Task description: Quote, without any changes, the part of the listing that opens with the line containing "The UserSignupForm and" and closes with the line containing "As noted above, the user/urls.py", with both of those lines included.

-=-=-

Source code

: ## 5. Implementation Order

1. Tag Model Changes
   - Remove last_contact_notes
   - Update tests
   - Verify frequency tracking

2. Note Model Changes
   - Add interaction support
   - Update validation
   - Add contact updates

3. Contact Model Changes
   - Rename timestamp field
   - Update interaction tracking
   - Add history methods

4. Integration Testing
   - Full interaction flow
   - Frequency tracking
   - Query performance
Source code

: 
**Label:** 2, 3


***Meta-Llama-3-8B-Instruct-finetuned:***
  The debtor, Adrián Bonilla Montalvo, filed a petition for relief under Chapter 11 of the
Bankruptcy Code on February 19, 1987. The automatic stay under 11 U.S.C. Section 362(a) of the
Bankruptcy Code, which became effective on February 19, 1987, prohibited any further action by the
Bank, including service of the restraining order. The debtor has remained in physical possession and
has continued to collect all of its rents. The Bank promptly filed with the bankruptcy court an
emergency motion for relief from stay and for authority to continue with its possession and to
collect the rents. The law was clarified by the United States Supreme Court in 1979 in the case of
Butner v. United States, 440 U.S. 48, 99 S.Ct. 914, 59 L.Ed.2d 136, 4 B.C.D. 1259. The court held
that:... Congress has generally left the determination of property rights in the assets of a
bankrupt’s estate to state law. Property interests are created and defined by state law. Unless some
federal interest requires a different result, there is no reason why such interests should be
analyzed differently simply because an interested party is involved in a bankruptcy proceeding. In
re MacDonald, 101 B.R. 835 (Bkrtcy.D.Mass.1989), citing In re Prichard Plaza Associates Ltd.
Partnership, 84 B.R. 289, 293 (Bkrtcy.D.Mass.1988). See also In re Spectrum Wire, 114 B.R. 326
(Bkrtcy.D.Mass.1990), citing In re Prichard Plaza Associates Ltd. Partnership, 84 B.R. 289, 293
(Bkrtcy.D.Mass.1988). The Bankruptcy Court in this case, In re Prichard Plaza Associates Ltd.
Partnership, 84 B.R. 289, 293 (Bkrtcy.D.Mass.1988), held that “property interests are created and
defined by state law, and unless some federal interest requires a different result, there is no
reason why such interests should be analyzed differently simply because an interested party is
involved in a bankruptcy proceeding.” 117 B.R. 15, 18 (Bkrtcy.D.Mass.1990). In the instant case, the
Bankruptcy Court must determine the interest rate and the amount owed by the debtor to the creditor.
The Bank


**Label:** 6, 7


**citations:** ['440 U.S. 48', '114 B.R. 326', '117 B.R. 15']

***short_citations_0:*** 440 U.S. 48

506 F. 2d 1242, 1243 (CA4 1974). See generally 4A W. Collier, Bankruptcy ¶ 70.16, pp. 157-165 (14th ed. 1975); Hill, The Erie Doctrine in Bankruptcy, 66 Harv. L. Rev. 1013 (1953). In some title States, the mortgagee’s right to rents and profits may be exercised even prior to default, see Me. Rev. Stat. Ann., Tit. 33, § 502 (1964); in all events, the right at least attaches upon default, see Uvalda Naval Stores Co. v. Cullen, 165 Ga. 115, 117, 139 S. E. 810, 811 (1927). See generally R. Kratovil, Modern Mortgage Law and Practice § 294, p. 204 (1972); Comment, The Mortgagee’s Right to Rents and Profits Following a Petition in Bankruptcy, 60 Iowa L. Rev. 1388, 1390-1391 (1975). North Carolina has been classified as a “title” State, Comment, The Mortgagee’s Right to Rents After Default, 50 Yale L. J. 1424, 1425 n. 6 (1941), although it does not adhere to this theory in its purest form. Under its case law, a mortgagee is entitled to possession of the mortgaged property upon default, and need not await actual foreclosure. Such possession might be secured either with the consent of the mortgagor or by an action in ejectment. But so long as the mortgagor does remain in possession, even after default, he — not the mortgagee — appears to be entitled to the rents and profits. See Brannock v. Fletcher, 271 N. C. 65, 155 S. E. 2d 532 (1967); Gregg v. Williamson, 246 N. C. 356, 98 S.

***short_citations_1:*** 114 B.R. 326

-=-=-

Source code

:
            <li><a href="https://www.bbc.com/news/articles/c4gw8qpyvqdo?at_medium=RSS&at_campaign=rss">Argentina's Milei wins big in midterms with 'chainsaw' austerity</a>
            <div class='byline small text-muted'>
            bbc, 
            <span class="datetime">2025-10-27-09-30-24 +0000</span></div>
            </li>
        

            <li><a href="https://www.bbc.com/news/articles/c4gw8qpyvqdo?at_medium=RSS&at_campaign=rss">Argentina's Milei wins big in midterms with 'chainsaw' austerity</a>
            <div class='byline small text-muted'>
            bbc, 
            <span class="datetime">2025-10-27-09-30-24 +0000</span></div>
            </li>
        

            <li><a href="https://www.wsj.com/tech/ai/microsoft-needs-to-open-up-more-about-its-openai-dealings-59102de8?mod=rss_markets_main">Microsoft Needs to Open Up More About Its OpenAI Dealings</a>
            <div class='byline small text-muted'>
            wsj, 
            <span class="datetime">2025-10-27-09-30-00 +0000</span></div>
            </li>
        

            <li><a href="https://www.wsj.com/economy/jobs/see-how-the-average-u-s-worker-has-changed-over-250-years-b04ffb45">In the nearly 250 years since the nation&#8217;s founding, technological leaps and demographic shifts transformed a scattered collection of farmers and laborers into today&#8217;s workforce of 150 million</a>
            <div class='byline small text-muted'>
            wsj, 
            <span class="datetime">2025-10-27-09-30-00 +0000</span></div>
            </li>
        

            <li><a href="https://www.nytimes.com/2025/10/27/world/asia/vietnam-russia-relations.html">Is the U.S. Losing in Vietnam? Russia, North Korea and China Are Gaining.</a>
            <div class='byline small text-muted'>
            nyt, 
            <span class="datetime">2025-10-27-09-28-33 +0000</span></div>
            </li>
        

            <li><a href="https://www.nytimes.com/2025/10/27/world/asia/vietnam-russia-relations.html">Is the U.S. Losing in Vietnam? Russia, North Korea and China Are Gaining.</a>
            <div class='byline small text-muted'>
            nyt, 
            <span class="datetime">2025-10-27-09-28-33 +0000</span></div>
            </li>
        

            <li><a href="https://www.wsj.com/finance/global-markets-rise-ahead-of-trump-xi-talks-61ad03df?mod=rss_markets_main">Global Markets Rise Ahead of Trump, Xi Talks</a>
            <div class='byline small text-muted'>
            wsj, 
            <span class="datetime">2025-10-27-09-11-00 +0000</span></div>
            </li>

-=-=-

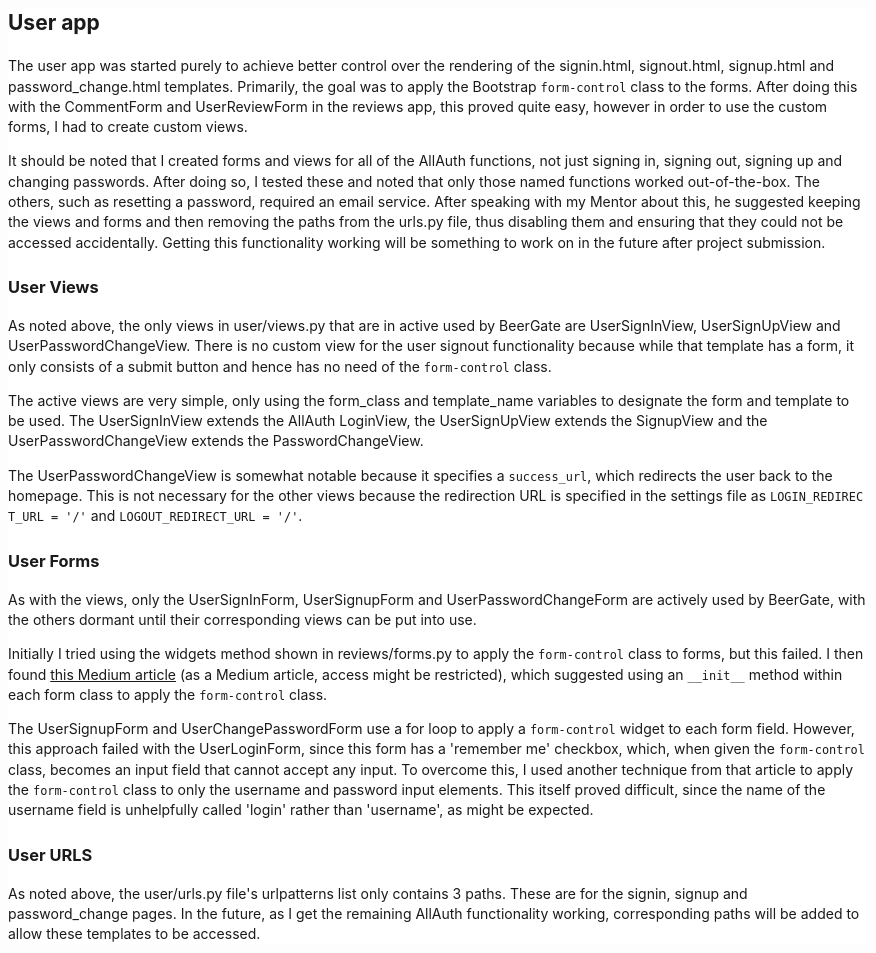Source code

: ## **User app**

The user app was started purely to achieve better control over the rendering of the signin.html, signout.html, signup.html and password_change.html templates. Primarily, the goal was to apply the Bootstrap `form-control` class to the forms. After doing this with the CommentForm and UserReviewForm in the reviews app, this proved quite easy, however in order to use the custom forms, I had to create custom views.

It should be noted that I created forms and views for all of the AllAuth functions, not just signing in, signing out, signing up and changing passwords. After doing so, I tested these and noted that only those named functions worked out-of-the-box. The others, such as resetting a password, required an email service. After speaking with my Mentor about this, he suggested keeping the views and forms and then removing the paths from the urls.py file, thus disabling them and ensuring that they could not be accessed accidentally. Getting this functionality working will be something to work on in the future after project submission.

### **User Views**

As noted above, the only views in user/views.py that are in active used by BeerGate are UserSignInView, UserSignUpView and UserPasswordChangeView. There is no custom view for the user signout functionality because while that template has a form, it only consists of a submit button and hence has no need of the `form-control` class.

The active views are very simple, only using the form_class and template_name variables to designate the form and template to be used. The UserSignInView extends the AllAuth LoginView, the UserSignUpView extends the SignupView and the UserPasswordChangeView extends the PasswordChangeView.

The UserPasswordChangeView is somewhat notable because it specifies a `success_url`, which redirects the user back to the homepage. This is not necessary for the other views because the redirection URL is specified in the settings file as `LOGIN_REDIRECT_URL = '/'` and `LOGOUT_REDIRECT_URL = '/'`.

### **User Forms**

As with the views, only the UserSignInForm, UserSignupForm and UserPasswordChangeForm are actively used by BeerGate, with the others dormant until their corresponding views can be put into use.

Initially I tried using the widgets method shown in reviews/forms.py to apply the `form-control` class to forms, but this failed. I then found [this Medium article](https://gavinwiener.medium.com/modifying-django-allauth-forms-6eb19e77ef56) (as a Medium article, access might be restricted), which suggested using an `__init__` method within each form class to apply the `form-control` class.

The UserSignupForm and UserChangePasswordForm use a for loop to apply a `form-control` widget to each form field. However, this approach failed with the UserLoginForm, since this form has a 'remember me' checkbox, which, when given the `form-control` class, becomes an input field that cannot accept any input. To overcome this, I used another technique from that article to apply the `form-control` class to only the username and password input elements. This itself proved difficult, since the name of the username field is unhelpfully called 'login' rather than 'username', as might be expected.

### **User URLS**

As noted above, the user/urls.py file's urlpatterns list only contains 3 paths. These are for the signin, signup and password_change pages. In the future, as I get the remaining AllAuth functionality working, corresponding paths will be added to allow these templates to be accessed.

-=-=-

Response for this exercise:
The UserSignupForm and UserChangePasswordForm use a for loop to apply a `form-control` widget to each form field. However, this approach failed with the UserLoginForm, since this form has a 'remember me' checkbox, which, when given the `form-control` class, becomes an input field that cannot accept any input. To overcome this, I used another technique from that article to apply the `form-control` class to only the username and password input elements. This itself proved difficult, since the name of the username field is unhelpfully called 'login' rather than 'username', as might be expected.

### **User URLS**

As noted above, the user/urls.py file's urlpatterns list only contains 3 paths. These are for the signin, signup and password_change pages. In the future, as I get the remaining AllAuth functionality working, corresponding paths will be added to allow these templates to be accessed.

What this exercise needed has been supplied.